In a typical backpack, you would carry food, tent, sleeping bag, sleeping pad, clothing, a lighter, cooking gear among other stuff. The average pack weighed without food or water was about 20 pounds. Some of us even carried solar panels on our backpacks to charge our gear. I had my camera gear and two batteries, one lens, a couple of filters and a tripod, which was an additional 7 pounds.
At my heaviest point, which was in the desert section where I carried 8 liters of water, my pack weight about 70 pounds. But as I drank water and ate food, my pack became lighter each day. Everyone else was in the 45-50 pound range.
6.) Any special secret spots you can talk about?
In the big bear area, there was this section of trail called the Deep Creek and a lot of us liked this because there was a hot spring. I followed a day hiker to a cliff jump spot, which was 200 yards off trail and I just ended up spending a day and a half there doing nothing but cliff jumping in 90 degree heat.
There was also lake with a waterfall along the John Muir trail section of the PCT that looked it was in either Tahiti or New Zealand—like it didn’t belong in California.
7.) What was your most memorable moment?
Of course, when you walk towards that northern terminus, seeing the border of Canada after hiking for 180 days straight—that is something I will never ever forget along with the people I did it with.
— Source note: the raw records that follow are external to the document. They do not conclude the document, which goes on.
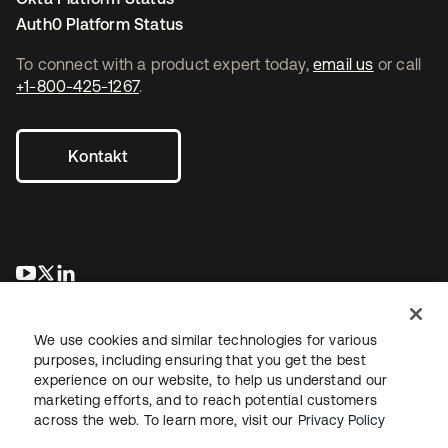
Auth0 Platform Status
To connect with a product expert today,
email us
or call
+1-800-425-1267
.
Kontakt
wird in einer neuen Registerkarte geöffnet
wird in einer neuen Registerkarte geöffnet
wird in einer neuen Registerkarte geöffnet
We use cookies and similar technologies for various
purposes, including ensuring that you get the best
experience on our website, to help us understand our
marketing efforts, and to reach potential customers
across the web. To learn more, visit our
Privacy Policy
Recht
Datenschutzrichtlinie
Nutzungsbedingungen
Sicherheit
Sitemap
Cookie-Einstellungen
Ihre Datenschutzoptionen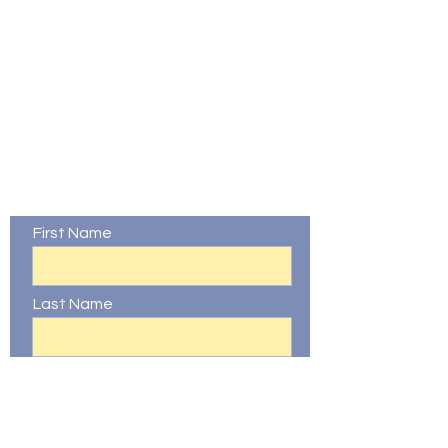
Contact Us
First Name
Last Name
Email
Phone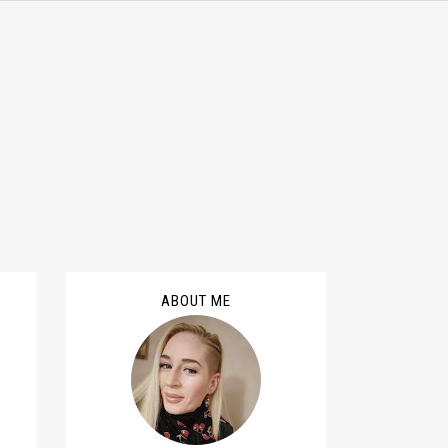
ABOUT ME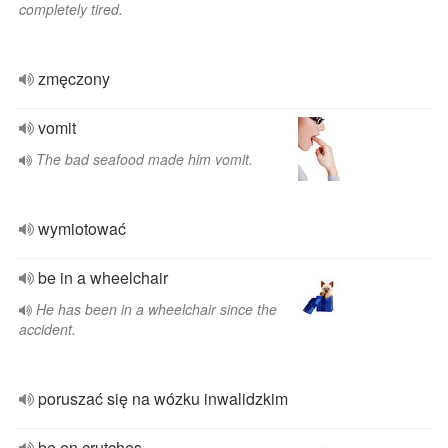
completely tired.
zmęczony
vomit
The bad seafood made him vomit.
wymiotować
be in a wheelchair
He has been in a wheelchair since the
accident.
poruszać się na wózku inwalidzkim
be on crutches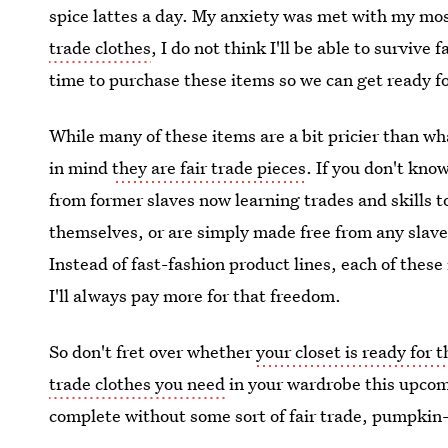
spice lattes a day. My anxiety was met with my mo
trade clothes
, I do not think I'll be able to survive f
time to purchase these items so we can get ready fo
While many of these items are a bit pricier than wh
in mind
they are fair trade pieces
. If you don't kno
from former slaves now learning trades and skills t
themselves, or are simply made free from any slav
Instead of fast-fashion product lines, each of thes
I'll always pay more for that freedom.
So don't fret over whether
your closet is ready for 
trade clothes you need
in your wardrobe this upcomi
complete without some sort of fair trade, pumpkin-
I will never forget that.
It’s really just the small moments that create a giant memory. It changes your life, I get emotional thinking about it. There are so many small memories that create this giant pandemonium moment.
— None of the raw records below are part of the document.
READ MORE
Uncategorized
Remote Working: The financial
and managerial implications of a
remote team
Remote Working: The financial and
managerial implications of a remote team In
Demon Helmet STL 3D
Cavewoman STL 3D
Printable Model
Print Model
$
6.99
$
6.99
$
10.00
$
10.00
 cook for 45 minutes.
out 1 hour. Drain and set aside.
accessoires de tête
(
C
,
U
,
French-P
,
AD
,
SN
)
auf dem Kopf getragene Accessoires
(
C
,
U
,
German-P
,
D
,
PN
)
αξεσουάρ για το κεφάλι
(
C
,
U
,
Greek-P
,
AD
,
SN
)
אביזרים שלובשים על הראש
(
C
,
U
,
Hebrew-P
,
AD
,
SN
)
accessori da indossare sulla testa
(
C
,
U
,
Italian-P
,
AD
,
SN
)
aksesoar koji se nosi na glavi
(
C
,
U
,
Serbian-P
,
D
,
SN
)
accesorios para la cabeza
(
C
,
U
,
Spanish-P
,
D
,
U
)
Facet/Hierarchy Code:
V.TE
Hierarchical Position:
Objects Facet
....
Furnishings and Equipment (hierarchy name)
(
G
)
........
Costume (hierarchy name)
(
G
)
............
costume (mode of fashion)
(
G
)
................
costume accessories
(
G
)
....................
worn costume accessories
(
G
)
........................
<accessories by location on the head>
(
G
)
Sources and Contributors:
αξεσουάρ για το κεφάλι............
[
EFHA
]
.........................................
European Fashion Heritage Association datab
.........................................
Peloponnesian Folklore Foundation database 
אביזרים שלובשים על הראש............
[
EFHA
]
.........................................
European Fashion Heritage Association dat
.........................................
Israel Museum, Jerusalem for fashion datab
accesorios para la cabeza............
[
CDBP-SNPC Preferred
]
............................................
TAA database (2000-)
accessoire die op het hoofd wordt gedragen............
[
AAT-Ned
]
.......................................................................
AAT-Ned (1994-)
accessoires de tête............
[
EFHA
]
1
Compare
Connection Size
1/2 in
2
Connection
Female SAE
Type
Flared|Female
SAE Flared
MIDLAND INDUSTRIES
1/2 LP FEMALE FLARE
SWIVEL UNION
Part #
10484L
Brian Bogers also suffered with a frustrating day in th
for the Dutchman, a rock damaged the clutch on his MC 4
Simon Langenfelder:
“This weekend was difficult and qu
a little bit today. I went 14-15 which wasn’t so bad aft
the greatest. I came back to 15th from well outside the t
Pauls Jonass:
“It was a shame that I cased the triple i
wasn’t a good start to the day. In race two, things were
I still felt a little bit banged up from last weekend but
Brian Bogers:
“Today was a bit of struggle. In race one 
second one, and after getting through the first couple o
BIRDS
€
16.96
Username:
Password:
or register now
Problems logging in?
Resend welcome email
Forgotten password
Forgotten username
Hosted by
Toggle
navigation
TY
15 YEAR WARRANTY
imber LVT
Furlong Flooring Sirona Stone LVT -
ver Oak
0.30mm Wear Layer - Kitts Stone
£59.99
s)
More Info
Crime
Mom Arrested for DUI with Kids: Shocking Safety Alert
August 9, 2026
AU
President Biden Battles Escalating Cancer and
8.) How did your feet feel at the end of the journey?
As far as feet goes, the beginning section was rough because of the blisters and the new stage your feet are going to get into, then towards the latter section of the trail is where injuries occurred. I probably took a week off total.
The first month, every single day, I was popping blisters and covering them up with some sort of bandage. Towards the middle stage of the trail, I was fine, but towards the latter session of the trail, I started getting plantar fasciitis in Oregon—where the muscles in your feet just don’t want to work and you can’t bend your toes. It was very painful, but with a couple of days rest, ice and Ibuprofen, I was fine…and whiskey helps.
9.) Any epic life lessons you want to share?
In retrospect, it’s really funny. I’m a total weirdo and I connected with every single human on that trail and all of us were weirdos, which worked out. We just didn’t care what people thought of us or about how bad we smelled in public. It was a huge life-changing opportunity, especially being from San Clemente, where in high school, image was everything. The whole trail was a life lesson, appreciation of everything—nature, yourself, other people around you.
10.) Do you foresee more long-distance hiking in the near future?
A lot more. In 2017, I’m going to do the Appalachian trail, which goes from Georgia to Maine.
In 2018 I’m hoping to hike the Continental Divide trail, which goes from Mexico to Canada. There’s a trail in Europe that goes from France to the Czech Republic. There’s definitely one in New Zealand that goes the entire span of the country.
Hiking is 100% part of my life now. Slow and steady is the best way to see the Earth.